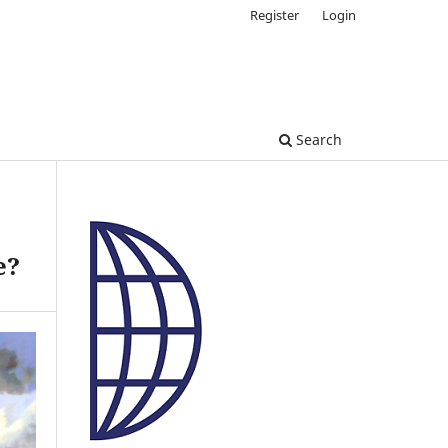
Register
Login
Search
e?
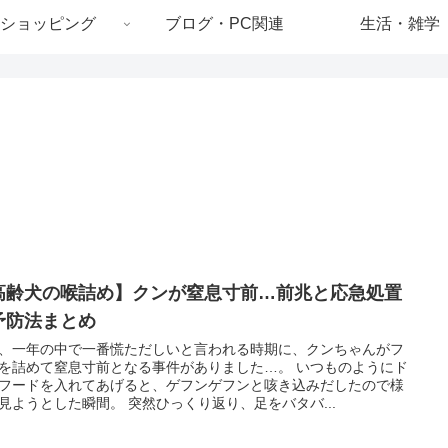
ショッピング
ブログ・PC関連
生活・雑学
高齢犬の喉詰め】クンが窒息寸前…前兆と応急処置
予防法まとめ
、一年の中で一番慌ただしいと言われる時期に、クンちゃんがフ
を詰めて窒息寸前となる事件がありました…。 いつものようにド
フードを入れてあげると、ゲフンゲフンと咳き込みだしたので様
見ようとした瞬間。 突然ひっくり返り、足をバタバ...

━━━━

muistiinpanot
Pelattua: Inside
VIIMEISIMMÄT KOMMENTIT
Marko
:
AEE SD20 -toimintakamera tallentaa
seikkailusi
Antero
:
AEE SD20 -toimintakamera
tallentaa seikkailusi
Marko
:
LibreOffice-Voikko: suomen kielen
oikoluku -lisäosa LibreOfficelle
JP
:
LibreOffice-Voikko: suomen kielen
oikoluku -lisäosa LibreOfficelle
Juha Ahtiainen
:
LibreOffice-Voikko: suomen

━━━━

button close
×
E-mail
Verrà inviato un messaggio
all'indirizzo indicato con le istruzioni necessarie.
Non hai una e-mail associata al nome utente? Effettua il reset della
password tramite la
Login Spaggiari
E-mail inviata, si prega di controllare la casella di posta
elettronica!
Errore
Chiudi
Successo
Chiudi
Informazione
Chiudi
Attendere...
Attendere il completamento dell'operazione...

━━━━

- Work instructions -
Present the listing's lines as a Markdown table with the columns Row and Text, numbering each row and omitting blank lines. Include only the part that opens with the line containing "button close" and closes with the line containing "Attendere il completamento dell'operazione...", both of those lines included.

- Answer space -
| Row | Text |
|---|---|
| 1 | button close |
| 2 | × |
| 3 | E-mail |
| 4 | Verrà inviato un messaggio |
| 5 | all'indirizzo indicato con le istruzioni necessarie. |
| 6 | Non hai una e-mail associata al nome utente? Effettua il reset della |
| 7 | password tramite la |
| 8 | Login Spaggiari |
| 9 | E-mail inviata, si prega di controllare la casella di posta |
| 10 | elettronica! |
| 11 | Errore |
| 12 | Chiudi |
| 13 | Successo |
| 14 | Chiudi |
| 15 | Informazione |
| 16 | Chiudi |
| 17 | Attendere... |
| 18 | Attendere il completamento dell'operazione... |